# calendula powder



## Raha (Feb 19, 2010)

Dear Soap Makers,
I have a pound of ground calendula powder and I am having trouble figuring out the best way to use it in my CP soaps. I tried a batch a few days back and it looks horrible! It turned out looking like there is a yellow frame around a light gray/brown center. Why?? 
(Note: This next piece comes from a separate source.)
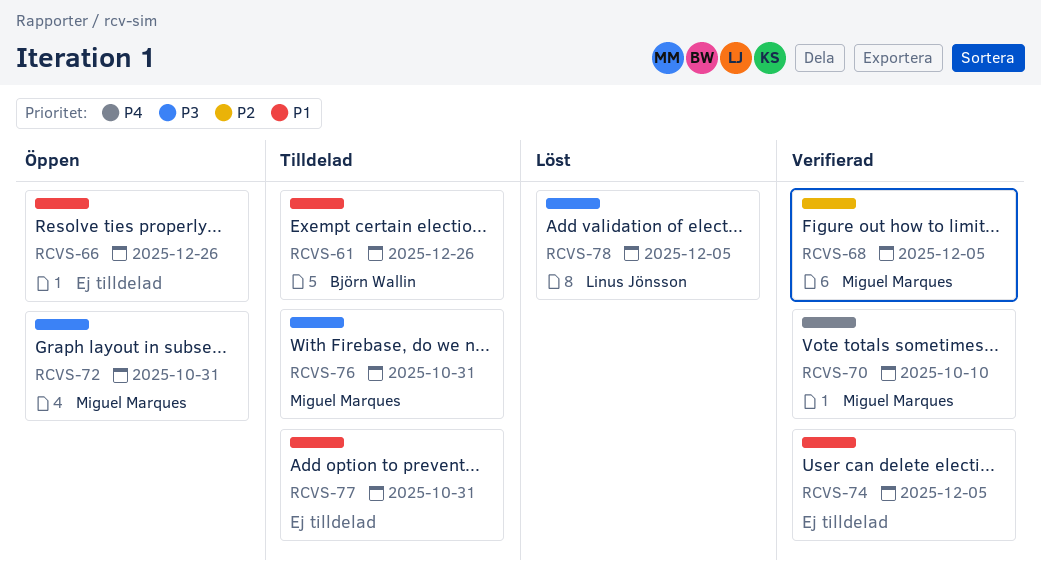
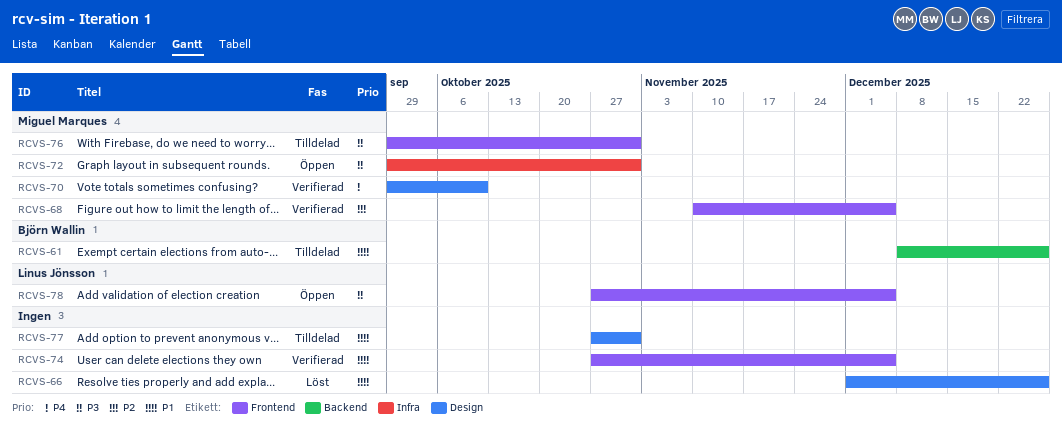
RCVS-66, status: Öppen -> Löst
RCVS-78, status: Löst -> Öppen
I put the ground calendula in after the soap batter was traced. Despite the fact that I used a filter, there were so many clumps of powder that formed that i spent FORever getting them out. This time I want to try something different. I was thinking about infusing it into OO and making sure it's blended together well. Then, adding it into my fats before the lye is mixed in--is that okay? Or should I just take a small amount of traced soap out of the batch and mix in the powder (for a concentrated mixture) and then mix that back into the main pot. 

THANKS !
Raha


----------



## carebear (Feb 19, 2010)

Give your cut soaps a couple of days and see if the color changes.  If the outsides are a different color it is probably due to exposure to light.

What FO did you use?

I don't use powder, tho, I use petals and flowers and just infuse one of my oils.  I don't like the feel of botanicals in my soaps.


----------



## Raha (Feb 19, 2010)

it's been a couple of days and no change. what do you mean by exposure to light--i put all my soaps in the mold with like TONS of winter blankets on top!
hmm....
I didn't use any FO or EO just plain calendula and chamomile.
Ideas?


----------